Николай Олейников примкнул к обэриутам позднее. С середины 20-х годов он активно сотрудничал с «Чижом» и «Ежом», в начале 1937 года приступил к изданию нового детского журнала «Сверчок». А в первых числах июля 1937 года его арестовали, как стало известно позже, по доносу одного из друзей. В конце ноября 1937 года Олейникова расстреляли, его жену принудительно выселили из Ленинграда. В 1956 году Лариса Олейникова написала заявление о реабилитации своего мужа и получила из КГБ фальшивое свидетельство о его смерти: там было указано, что Николай Олейников якобы умер 5 мая 1942 года от возвратного тифа… На Мемориальном кладбище жертв политических репрессий в Левашове под Петербургом установлен памятный знак Николаю Олейникову.
Одного из самых ярких обэриутов, Николая Заболоцкого, арестовали 19 марта 1938 года. Он не признал обвинения «в создании контрреволюционной организации», и это, вероятно, спасло его от высшей меры наказания. Позже в своих мемуарах поэт рассказал о психологическом и физическом давлении, которое оказывали на него следователи, особенно в первые недели после ареста.
С февраля 1939 по май 1943 года отбывал срок в Востоклаге недалеко от Комсомольска-на-Амуре, позже жил в Караганде. В 1946 году добился разрешения жить в Москве. В том же году его восстановили в Союзе писателей, но своей реабилитации он не дождался: умер в 1958 году, реабилитирован посмертно в 1963-м. До старости дожили Александр Разумовский, Игорь Бахтерев, Яков Друскин.

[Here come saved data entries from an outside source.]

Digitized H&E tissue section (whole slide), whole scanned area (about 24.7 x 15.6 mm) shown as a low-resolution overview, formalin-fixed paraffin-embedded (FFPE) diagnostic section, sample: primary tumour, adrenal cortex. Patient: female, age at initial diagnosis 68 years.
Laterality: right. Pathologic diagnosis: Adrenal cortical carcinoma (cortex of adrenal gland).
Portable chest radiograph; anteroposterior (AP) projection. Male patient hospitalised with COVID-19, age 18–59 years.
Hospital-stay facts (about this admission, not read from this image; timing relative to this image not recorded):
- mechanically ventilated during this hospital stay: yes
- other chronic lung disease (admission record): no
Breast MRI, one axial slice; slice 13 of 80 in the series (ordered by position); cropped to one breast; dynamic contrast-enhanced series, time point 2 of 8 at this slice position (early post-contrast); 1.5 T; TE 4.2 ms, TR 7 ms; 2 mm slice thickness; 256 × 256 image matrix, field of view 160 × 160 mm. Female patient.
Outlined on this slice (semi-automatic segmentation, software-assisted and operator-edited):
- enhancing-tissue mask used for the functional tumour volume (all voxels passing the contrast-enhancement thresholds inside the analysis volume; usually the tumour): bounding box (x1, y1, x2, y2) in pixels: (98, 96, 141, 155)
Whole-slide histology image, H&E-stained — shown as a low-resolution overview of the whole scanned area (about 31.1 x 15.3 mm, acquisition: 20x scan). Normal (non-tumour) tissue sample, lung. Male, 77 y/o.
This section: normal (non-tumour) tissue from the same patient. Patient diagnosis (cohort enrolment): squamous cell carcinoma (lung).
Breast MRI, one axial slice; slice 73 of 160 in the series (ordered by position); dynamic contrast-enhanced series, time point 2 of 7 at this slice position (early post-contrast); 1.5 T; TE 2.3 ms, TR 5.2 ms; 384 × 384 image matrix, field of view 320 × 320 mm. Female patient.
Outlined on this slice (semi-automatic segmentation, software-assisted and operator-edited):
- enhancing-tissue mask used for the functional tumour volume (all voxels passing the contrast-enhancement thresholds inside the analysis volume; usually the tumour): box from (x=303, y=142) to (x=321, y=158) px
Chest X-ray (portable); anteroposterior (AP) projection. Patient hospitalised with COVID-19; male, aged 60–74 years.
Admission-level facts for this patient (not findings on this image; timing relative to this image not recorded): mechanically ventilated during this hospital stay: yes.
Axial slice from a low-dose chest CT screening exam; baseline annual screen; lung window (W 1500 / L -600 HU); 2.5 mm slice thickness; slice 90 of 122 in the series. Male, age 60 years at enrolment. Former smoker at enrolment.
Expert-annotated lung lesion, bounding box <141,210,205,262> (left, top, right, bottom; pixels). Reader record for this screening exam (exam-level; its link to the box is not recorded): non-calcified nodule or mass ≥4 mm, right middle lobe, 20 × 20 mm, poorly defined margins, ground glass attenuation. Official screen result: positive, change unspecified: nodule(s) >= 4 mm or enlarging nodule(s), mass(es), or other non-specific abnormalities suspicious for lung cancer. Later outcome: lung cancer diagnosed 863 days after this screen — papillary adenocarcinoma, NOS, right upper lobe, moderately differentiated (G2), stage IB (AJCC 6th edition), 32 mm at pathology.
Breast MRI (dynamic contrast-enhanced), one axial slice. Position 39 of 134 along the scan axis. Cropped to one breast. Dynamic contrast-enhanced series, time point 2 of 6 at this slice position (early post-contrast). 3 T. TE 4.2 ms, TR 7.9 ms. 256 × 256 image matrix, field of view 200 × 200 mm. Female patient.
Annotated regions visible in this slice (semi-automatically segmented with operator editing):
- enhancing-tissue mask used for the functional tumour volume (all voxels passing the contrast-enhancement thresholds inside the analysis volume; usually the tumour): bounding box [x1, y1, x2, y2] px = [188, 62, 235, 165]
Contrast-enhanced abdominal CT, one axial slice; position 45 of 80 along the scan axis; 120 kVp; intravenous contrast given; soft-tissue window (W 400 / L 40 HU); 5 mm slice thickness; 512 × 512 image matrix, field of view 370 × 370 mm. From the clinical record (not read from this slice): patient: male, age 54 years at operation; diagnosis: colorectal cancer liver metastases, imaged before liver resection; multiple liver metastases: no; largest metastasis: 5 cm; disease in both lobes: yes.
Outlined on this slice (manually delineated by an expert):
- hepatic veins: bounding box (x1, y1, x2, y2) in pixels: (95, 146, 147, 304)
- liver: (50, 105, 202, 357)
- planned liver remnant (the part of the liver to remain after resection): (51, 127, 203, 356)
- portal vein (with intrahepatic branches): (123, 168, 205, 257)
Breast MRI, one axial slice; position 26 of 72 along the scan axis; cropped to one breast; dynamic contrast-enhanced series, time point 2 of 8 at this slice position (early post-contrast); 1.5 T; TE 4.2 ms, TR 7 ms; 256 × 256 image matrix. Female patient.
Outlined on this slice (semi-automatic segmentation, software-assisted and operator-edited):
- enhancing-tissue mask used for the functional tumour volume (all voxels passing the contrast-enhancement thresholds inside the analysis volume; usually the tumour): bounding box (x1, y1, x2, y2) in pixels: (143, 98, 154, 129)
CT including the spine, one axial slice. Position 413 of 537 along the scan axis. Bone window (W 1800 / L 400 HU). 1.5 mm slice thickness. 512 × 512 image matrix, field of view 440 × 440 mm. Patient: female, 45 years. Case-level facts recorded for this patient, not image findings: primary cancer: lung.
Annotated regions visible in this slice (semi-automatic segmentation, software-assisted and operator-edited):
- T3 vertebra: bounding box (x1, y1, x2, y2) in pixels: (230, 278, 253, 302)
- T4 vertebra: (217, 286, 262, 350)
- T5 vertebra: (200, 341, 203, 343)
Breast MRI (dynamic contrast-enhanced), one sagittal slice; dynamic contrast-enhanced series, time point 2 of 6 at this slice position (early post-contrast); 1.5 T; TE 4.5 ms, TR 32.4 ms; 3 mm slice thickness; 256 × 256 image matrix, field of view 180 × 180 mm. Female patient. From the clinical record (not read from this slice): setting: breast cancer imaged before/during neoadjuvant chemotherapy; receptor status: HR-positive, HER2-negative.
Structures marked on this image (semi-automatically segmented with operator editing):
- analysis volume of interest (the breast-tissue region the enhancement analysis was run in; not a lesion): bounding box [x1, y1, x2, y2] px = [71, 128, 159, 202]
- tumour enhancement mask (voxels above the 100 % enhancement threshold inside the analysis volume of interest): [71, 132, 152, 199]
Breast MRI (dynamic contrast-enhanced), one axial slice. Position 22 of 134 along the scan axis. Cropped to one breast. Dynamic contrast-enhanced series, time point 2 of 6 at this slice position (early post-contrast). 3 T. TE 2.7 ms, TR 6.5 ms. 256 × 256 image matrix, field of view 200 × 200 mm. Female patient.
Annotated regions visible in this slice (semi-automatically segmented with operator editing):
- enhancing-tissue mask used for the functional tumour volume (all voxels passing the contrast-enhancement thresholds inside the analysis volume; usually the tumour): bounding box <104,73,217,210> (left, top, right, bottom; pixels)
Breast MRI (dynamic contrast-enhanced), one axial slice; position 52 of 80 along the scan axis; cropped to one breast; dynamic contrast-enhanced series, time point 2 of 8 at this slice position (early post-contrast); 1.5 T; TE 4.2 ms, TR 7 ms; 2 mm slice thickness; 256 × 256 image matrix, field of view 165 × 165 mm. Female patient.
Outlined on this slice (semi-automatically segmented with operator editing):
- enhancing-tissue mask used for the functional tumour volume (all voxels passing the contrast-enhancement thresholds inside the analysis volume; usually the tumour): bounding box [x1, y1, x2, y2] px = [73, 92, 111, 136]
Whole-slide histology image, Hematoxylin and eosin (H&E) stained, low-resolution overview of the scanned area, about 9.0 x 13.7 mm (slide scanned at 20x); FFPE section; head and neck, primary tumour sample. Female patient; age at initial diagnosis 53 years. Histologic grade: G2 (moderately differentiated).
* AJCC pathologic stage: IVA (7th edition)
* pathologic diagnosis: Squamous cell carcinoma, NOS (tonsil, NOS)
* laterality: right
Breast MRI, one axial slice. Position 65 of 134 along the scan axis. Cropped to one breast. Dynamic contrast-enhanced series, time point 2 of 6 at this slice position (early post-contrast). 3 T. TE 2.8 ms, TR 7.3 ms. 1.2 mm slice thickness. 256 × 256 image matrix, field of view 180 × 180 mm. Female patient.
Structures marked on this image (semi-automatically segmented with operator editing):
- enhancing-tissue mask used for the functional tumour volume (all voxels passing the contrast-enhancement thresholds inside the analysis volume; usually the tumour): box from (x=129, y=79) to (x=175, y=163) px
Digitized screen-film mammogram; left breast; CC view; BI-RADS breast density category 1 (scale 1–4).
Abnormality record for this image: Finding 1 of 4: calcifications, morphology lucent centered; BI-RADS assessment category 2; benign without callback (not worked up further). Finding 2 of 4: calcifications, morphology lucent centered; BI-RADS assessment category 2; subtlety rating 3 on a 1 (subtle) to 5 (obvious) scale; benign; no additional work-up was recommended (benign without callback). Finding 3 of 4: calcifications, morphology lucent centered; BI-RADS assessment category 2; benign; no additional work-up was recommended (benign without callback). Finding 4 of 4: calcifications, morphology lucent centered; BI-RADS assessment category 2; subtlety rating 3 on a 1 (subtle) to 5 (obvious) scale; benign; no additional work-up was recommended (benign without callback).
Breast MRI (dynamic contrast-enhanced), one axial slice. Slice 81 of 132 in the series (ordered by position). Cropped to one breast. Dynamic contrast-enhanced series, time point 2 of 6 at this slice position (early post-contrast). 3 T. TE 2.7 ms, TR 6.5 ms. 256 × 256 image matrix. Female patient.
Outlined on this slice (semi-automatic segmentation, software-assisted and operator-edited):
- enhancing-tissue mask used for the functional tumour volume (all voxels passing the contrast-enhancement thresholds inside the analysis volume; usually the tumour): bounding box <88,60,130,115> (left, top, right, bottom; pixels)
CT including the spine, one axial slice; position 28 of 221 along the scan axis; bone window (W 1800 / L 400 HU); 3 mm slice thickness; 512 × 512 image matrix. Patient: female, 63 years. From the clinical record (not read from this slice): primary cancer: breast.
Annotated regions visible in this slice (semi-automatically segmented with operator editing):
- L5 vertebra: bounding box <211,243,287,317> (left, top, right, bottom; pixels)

Экспонаты выставки «Жизнь не фокус» Хармс и его «орава». Фото: соцсети музея Ахматовой
Я поднимаю слово шкаф
Выставка в Большом зале Фонтанного дома представляет из себя условный, застывший город, в котором литераторы-обэриуты и персонажи их стихов и рассказов сталкиваются с реалиями ленинградской жизни 1920‒1940-х, с кошмаром обыденности. В этих условиях обэриуты выбрали единственно правильную, на их взгляд, линию жизни — оставаться странными, нелепыми, «не такими», другими, и писать абсурдистские тексты.
Экспозиция начинается с копий рисунков 15-летнего Хармса из его тетради, которая хранится в Российской национальной библиотеки в архиве Якова Друскина (РНБ предоставила копии для выставки). Поэт, астроном, наблюдающий за звездами, путешественник, алхимик — сложный мир 15-летнего молодого человека. По мнению исследователей творчества Хармса, в тех рисунках он наметил все темы и мотивы, которые потом обыгрывал в своих произведениях. Одна из самых важных тем — тема окна или форточки: окно как портал в мир, в космос, в творчество. В одном из писем к Хармсу Александр Введенский написал: «живи как форточка»… И на выставке стихи обэриутов, их переписка, отрывки из воспоминаний представлены в виде многочисленных форточек на серых стенах петербургских каменных домов.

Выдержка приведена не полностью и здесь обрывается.